Olsen, cidadão norueguês e fundador da organização não governamental Relatório do Barco Egeufoi detido na sua casa em Tromsø ao abrigo de um mandado de detenção europeu deGrécia. Ele está sendo processado pelas autoridades gregas juntamente com um defensor grego dos direitos humanos, Panayote Dimitras, de Monitor grego de Helsinque sobreacusações infundadas ligados ao seu activismo pacífico pelos direitos dos migrantes.
“A detenção de Tommy Olsen é o resultado da utilização indevida pelas autoridades gregas do mandado de detenção europeu para expandir a sua repressão aos defensores dos direitos dos migrantes na Noruega”, afirmou.Eva Cossépesquisador sênior da Europa e Ásia Central da Human Rights Watch. “As autoridades norueguesas deveriam recusar-se a participar no ataque aos defensores dos direitos humanos, libertar Olsen imediatamente e recusar-se a extraditá-lo por razões de direitos humanos.”
As acusações contra Olsen incluem a formação de uma organização criminosa e a facilitação da entrada ilegal. O trabalho humanitário de Olsen envolve a documentação de violações dos direitos humanos contra migrantes e requerentes de asilo, incluindo repulsões ilegais.
O caso contra Olsen e Dimitras faz parte deum padrão mais amplo de utilização indevida do direito penal para perseguir activistas que defendem os direitos dos migrantes. Em Janeiro, um tribunal grego em Lesbos absolveu 24 trabalhadores humanitários das acusações finais contra eles, após uma provação de sete anos, durante os quais alguns passaram períodos de detenção pelo seu activismo pacífico. O Parlamento Europeu descreveu-o como o “maior caso de criminalização da solidariedade na Europa.”
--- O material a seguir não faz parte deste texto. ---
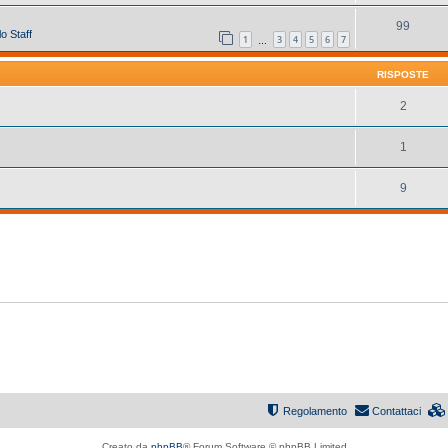
99
o Staff
1
3
4
5
6
7
…
RISPOSTE
2
1
9
Regolamento
Contattaci
Creato da
phpBB
® Forum Software © phpBB Limited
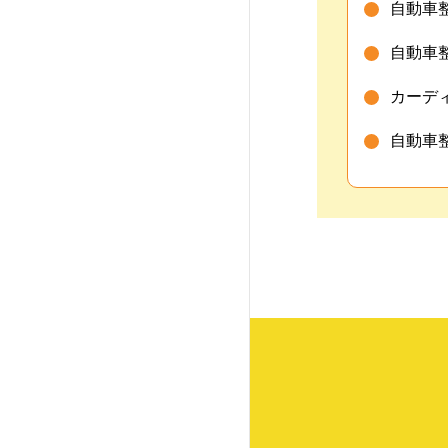
自動車
越生自動車大学校
自動車
阪和鳳自動車工業専門学
カーデ
校
自動車
京都自動車専門学校
神奈川総合大学校
横浜テクノオート専門学
校
ホンダテクニカル
カレッ
ジ関東
トヨタ東京自動車大学校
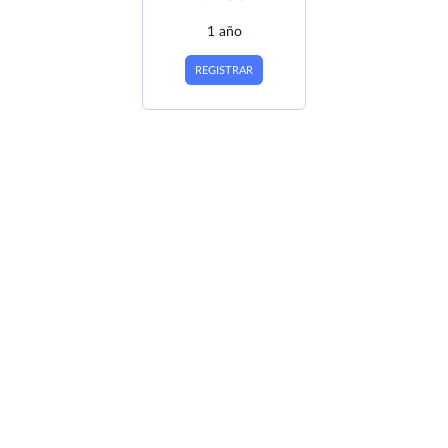
1 año
REGISTRAR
As autoridades gregas aprovaram recentemente legislação que facilita acriminalizar organizações da sociedade civil envolvidos na ajuda a migrantes e requerentes de asilo.
Embora as extradições ao abrigo do mandado de detenção europeu de um Estado da União Europeia para outro sejam em grande parte automáticas, o Tribunal de Justiça da UEgovernou que podem ser adiados ou interrompidos por razões de direitos humanos se existir uma preocupação com um julgamento justo ou um risco de detenção abusiva. Em 4 de marçorelatórioo Comité Antitortura do Conselho da Europa afirmou que as condições de detenção nas prisões masculinas na Grécia “continuam a ficar aquém dos padrões mínimos aceitáveis e legais” e que podem constituir um tratamento desumano e degradante.
A relatora especial das Nações Unidas para os defensores dos direitos humanos, Mary Lawlor,expressoprofunda preocupação em 19 de Março sobre a prisão de Olsen, afirmando que estas acusações parecem ser “uma retaliação directa” pelo trabalho de Olsen e fazem parte de uma “repressão de longa data e bem documentada” dos defensores dos direitos na Grécia.
“A Grécia deveria celebrar o trabalho que salvou vidas de Tommy Olsen e de outros como ele, não tentando prendê-lo”, disse Cossé. “As autoridades norueguesas não deveriam permitir-se tornar-se parte desta injustiça.”
📌 Fonte original: Vigilância dos Direitos Humanos (HRW)
Este conteúdo foi produzido e publicado originalmente pela Vigilância dos Direitos Humanos (HRW) — organização internacional de defesa dos direitos humanos, sem fins lucrativos, com sede em Nova York (EUA). Todo o conteúdo é de propriedade da HRW e reproduzido aqui com fins jornalísticos e informativos. Para acessar o material original em inglês, acesse www.hrw.org.